O José Pedro Katchiungo não é a primeira pessoa de destaque na UNITA a sofrer sanções disciplinarias. Há figuras de peso da UNITA que foram suspensas durante a presidência do Mais Velho Isaías Samakuva; depois de algum tempo, o seu relacionamento com o partido ficou regularizado. Só que estas entidades  não deixaram isto vazar para a imprensa — muito menos para o Tribunal Constitucional. A UNITA é uma grande família, que tem uma cultura que também vai evoluindo, e que vai se adaptando aos novos tempos. Não espero ver por parte do José Pedro Katchiungo o espetáculo dele ir à imprensa estatal  ou ao Tribunal Constitucional. Os agitadores de sempre vão ganhando calos batendo o batuque e insistindo em narrativas que visam dividir a UNITA ainda mais.

O José Pedro Katchiungo, como muitos de nós, incluindo o ACJ, cresceu na UNITA; ele conhece a UNITA muito bem e tenho a certeza que eventualmente haverá uma reconciliação airosa com grande família do partido, que vai crescendo. Claro que vamos precisar aqui de muita ponderação e até mesmo humildade; nas nossas idades, estamos numa fase em devemos dar exemplos aos mais novos.

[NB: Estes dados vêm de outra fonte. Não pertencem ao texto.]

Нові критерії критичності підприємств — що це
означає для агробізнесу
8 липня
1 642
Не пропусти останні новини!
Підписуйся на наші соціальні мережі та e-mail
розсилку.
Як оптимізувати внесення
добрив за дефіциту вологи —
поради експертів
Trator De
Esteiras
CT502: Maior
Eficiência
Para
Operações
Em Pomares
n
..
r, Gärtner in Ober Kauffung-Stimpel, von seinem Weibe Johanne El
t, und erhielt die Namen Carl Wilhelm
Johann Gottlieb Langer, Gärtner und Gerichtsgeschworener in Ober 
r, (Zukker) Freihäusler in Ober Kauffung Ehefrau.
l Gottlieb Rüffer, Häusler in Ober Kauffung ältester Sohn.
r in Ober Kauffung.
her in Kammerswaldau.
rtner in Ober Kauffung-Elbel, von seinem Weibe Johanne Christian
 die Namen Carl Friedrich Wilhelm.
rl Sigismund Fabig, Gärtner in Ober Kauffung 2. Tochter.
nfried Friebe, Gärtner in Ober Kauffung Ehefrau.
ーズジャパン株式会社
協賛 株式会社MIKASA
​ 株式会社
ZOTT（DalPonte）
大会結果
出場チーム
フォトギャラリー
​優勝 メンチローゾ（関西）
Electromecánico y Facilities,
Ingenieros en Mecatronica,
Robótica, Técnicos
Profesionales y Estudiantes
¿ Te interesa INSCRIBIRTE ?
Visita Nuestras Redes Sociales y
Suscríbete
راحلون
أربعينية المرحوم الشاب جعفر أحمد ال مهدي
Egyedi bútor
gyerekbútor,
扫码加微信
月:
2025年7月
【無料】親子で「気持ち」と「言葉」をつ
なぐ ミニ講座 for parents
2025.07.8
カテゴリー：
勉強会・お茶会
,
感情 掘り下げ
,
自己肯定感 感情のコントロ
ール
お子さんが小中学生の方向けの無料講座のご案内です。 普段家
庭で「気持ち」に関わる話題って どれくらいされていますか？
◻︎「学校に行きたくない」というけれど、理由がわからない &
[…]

Sempre houve divergências na UNITA — também houve dissidências na história do partido. As divergências foram resultando em consensos e reconhecimento por todos que as discordâncias resultaram da tendência dos seres humanos terem outros pontos de vista.

O desejo de liderar, de estar à frente, requer gente com um certo carácter — uma imensa fé em si próprio. O líder que não acredita em si próprio não consegue inspirar os outros a lhe  seguir. Ele tem que acreditar que ele, e mais ninguém, pode comandar. Há um perigo  com esta composição psicológica: para um homem com um martelo, dizia Maslow, tudo parece ser um prego!  Um líder que perde as eleições num partido pode desempenhar um papel muito útil numa outra função.

O brilhantíssimo General Vo Nguyen Giap, cujo feitos são hoje ensinados em quase todas academias militares do mundo, foi um grande estratega e não presidente da resistência Vietnamita ou da nação que surgiu depois da unificação dos dois Vietnames. O General Samuel Chiwale foi um grande comandante que garantiu a sobrevivência da UNITA em momentos difíceis entre 1968 e 1970. A UNITA está cheia de líderes que contribuíram tanto para o partido sem ter sido presidente. Nos últimos dois anos, a UNITA cresceu substancialmente por causa do trabalho de Adalberto Costa Júnior e a sua equipa.

Adriano Sapiñala perdeu as eleições para ser Secretário Geral da JURA. Ele não caiu numa depressão, ou estados de auto-piedade a lamentar que ele tinha sido injustiçado profundamente. Sapñala não começou a usar toda a sua energia para minar quem  lhe tinha vencido. Sapiñala foi para o Cuando Cubango e fez um grande trabalho para promover a UNITA.

O General Lukamba Gato já perdeu eleições na UNITA. Quando isto aconteceu não vimos ele correr para a imprensa estatal ou fazer ameaças de que iria ao Tribunal Constitucional. Olhamos só para o General Abílio Kamalata Numa: perdeu no Congresso de 2019 mas vem apoiando o presidente da UNITA, como deve ser, com tanta dignidade. No futuro se o General Numa ou Lukamba Gato se apresentarem como candidatos à presidência da UNITA os seus credenciais como Democratas não vão estar em questão.

A Democracia numa organização não pode ser confundida com a anarquia. Quem não concorda com os estatutos disciplinares de uma organização ou faz tudo para modificar as mesmas ou então retira-se da mesma.  Quando numa organização as ações de indisciplina são toleradas então perde-se o foco. A UNITA não pode operar como a Alcoólicos Anônimos com sessões onde as pessoas podem passar o tempo a vociferar os seus traumas e queixas do passado! A UNITA é uma máquina que pretende assumir o poder político em Angola para implementar um outro sistema de governação. A UNITA é para a alternância. Isto não exclui que haja alguns na UNITA que estejam com genealogias — ou até que sentem que o poder deveria pertencer a A ou B. Mas o que deveria ser nem sempre o que é. O que é que a UNITA está a transformar-se  de uma estrutura militar a um partido político por excelência. É isto que conta mais!